GETTING DOWN TO BUSINESS

Our business test application, which was based on the TPC-E benchmark, focused on a simulation of stock trading at a brokerage firm. From a LoB perspective, the business model underpinning our application involved customers generating trades, making account inquiries, and initiating market research, while the brokerage firm was interacting with financial markets to execute customer orders and track market activity. In addition, the brokerage firm periodically ran a special CPU-intensive query that collected data about the trading process for internal BI analysis.

From an IT perspective, all of the critical processing for our database-driven application was focused on oblSQL-1, which was the VM running SQL Server 2014 to support the TPC-E benchmark database. We configured oblSQL-1 with eight CPUs; 32 GB of RAM; and three, thin-provisioned, logical disks using an iSCSI SAN-based datastore dubbed “ION_XENstor.” In particular, we provisioned oblSQL-1’s system volume (C:) with 100 GB, oblSQL-1’s SQL Server deployment volume (D:) with 50 GB, and oblSQL-1’s production TPC-E database volume (E:) with 100 GB. As a result, oblSQL-1 had a 142 GB storage footprint on ION_XENstor.

On the second VM, SQLBench1, we generated customer and broker transactions directed at the TPC-E database on oblSQL-1. While we utilized an instance of the TPC-E benchmark to model a mission-critical OLTP application, our goal in testing was very different from the benchmark’s intent. We used the TPC-E benchmark model as a means to place a stable heavy write I/O load on a VM in order to measure how changes in the I/O load introduced by frequent incremental backups changed the existing application I/O equilibrium. To that end, we monitored aggregate transaction data for all TPC-E SQL queries executed during a test, which we designated the cumulative transaction processing rate (cTPS). In contrast, a traditional LoB performance perspective focuses on just the number of times that the business-oriented Trade-Result query, which handles the completion of stock market trades, was executed.

To ensure that all database reads associated with our test queries would be satisfied by SQL Server’s buffer cache, we provisioned oblSQL-1 with 32 GB of memory. As a result, all physical I/O for the TPC-E database consisted entirely of write operations, which are the only I/O operations that affect the processing of snapshots for both VM logical disks and MS applications running on a VM.

> **Actions to take**:
- A) In the records, quote word for word every line from the line containing "BERITA TERKAIT" through the line containing "Rabu, 13 Mei 2026 - 09:15 WIB", including both of those lines.
- B) Continue the text on the TPC-E-based test setup for SQL Server after its last sentence.

> **Records shown**:
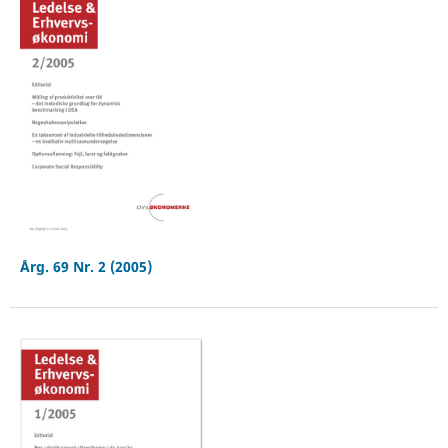
Årg. 69 Nr. 2 (2005)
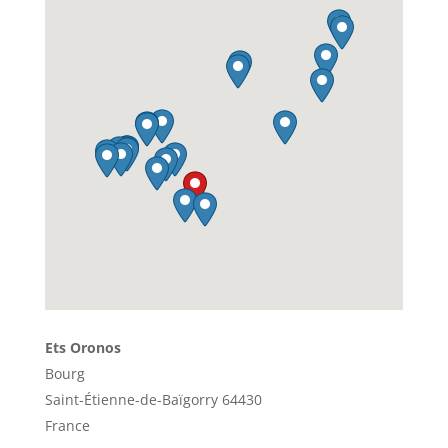
Ets Oronos
Bourg
Saint-Étienne-de-Baïgorry 64430
France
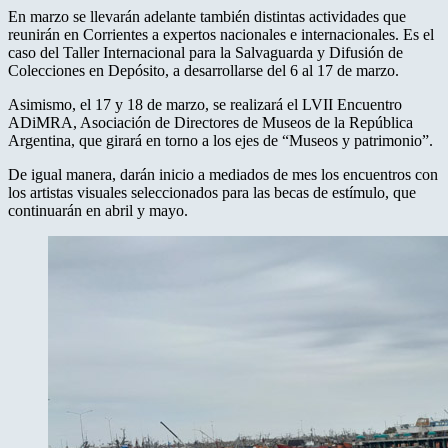
En marzo se llevarán adelante también distintas actividades que
reunirán en Corrientes a expertos nacionales e internacionales. Es el
caso del Taller Internacional para la Salvaguarda y Difusión de
Colecciones en Depósito, a desarrollarse del 6 al 17 de marzo.
Asimismo, el 17 y 18 de marzo, se realizará el LVII Encuentro
ADiMRA, Asociación de Directores de Museos de la República
Argentina, que girará en torno a los ejes de “Museos y patrimonio”.
De igual manera, darán inicio a mediados de mes los encuentros con
los artistas visuales seleccionados para las becas de estímulo, que
continuarán en abril y mayo.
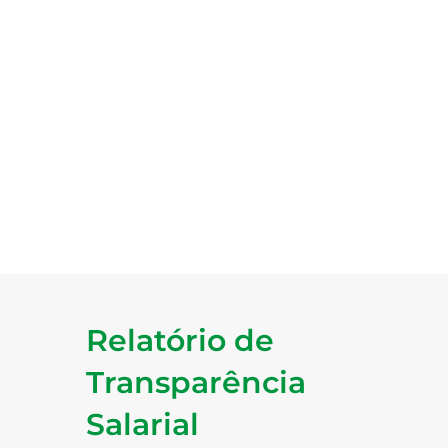
Relatório de
Transparência
Salarial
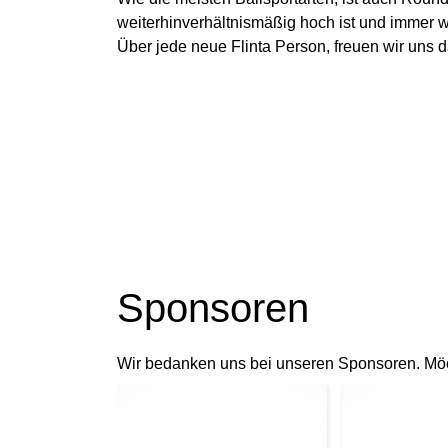
weiterhinverhältnismäßig hoch ist und immer 
Über jede neue Flinta Person, freuen wir uns 
Sponsoren
Wir bedanken uns bei unseren Sponsoren. Mö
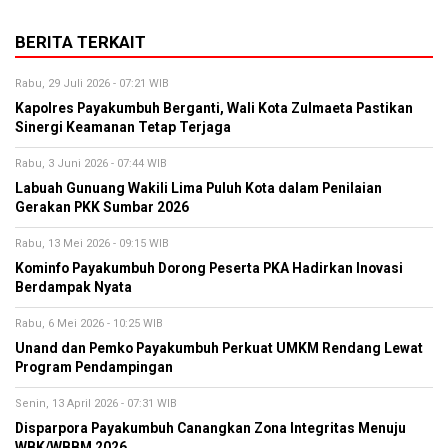
BERITA TERKAIT
Rabu, 29 Juli 2026 - 07:21 WIB
Kapolres Payakumbuh Berganti, Wali Kota Zulmaeta Pastikan
Sinergi Keamanan Tetap Terjaga
Rabu, 3 Juni 2026 - 07:44 WIB
Labuah Gunuang Wakili Lima Puluh Kota dalam Penilaian
Gerakan PKK Sumbar 2026
Rabu, 13 Mei 2026 - 09:15 WIB
Kominfo Payakumbuh Dorong Peserta PKA Hadirkan Inovasi
Berdampak Nyata
Rabu, 6 Mei 2026 - 10:25 WIB
Unand dan Pemko Payakumbuh Perkuat UMKM Rendang Lewat
Program Pendampingan
Senin, 13 April 2026 - 07:31 WIB
Disparpora Payakumbuh Canangkan Zona Integritas Menuju
WBK/WBBM 2026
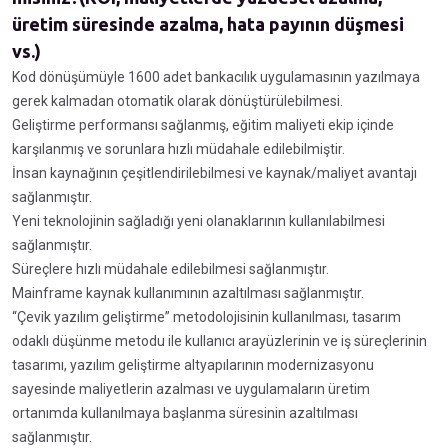
üretim süresinde azalma, hata payının düşmesi
vs.)
Kod dönüşümüyle 1600 adet bankacılık uygulamasının yazılmaya
gerek kalmadan otomatik olarak dönüştürülebilmesi.
Geliştirme performansı sağlanmış, eğitim maliyeti ekip içinde
karşılanmış ve sorunlara hızlı müdahale edilebilmiştir.
İnsan kaynağının çeşitlendirilebilmesi ve kaynak/maliyet avantajı
sağlanmıştır.
Yeni teknolojinin sağladığı yeni olanaklarının kullanılabilmesi
sağlanmıştır.
Süreçlere hızlı müdahale edilebilmesi sağlanmıştır.
Mainframe kaynak kullanımının azaltılması sağlanmıştır.
“Çevik yazılım geliştirme” metodolojisinin kullanılması, tasarım
odaklı düşünme metodu ile kullanıcı arayüzlerinin ve iş süreçlerinin
tasarımı, yazılım geliştirme altyapılarının modernizasyonu
sayesinde maliyetlerin azalması ve uygulamaların üretim
ortanımda kullanılmaya başlanma süresinin azaltılması
sağlanmıştır.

> **Per-task outputs**:
- A)
BERITA TERKAIT
Rabu, 29 Juli 2026 - 07:21 WIB
Kapolres Payakumbuh Berganti, Wali Kota Zulmaeta Pastikan
Sinergi Keamanan Tetap Terjaga
Rabu, 3 Juni 2026 - 07:44 WIB
Labuah Gunuang Wakili Lima Puluh Kota dalam Penilaian
Gerakan PKK Sumbar 2026
Rabu, 13 Mei 2026 - 09:15 WIB

- B)
ENHANCING RPO VIA SNAPSHOT REDIRECTION

We began our evaluation of BDR’s performance in a DRM system by setting an end-to-end performance baseline for a full backup of oblSQL-1 with no active database processing. At the start of the oblSQL-1 backup, the Vembu BDR server on oblVembu triggered the ESXi host to create VMFS logical disk and VSS database snapshots, which took between one to two minutes to complete. Next, the Vembu BDR Server leveraged LAN-free mechanism to reconfigure oblVembu by attaching ION_XENstor, the datastore on which oblSQL-1 had been provisioned. Following hot-SCSI attachment of ION_XENstor, oblVembu sequentially mounted and processed the snapshots of oblSQL-1’s three logical disks.

The Vembu BDR Server reads the data on the logical disk snapshots at upwards of 220MB per second. At the same time, it reformatted, deduplicated, compressed, and stored backup data for oblSQL-1—about 20% of the VM’s original datastore footprint—at up to 100MB per second in VembuHIVE®, BDR’s document-oriented file system. The initial full backup on oblVembu took just over 13 minutes and was followed by copying the oblSQL-1 backup data in VembuHIVE to the OffsiteDR Server on Dell1950A, which took less than 8 minutes.

Following our initial full backup of oblSQL-1, we launched our mission-critical LoB application by generating TPC-E queries on SQLBench1 for execution on oblSQL-1. In particular, we configured SQLBench1 to generate a steady stream of SQL queries with randomized data. The TPC-E database on oblSQL-1 handled those queries at an average rate of 850 cTPS. From a storage performance perspective, our query rate translated into a load of disk write operations equal to about 600 IOPS. Moreover, our queries, which were adding and updating database records, changed over 20% of the total VMFS block data—about 125 GB—for oblSQL-1 every hour. To comply with an RPO limiting data loss in the event of a processing failure to 10%, we scheduled an incremental backup every 30 minutes.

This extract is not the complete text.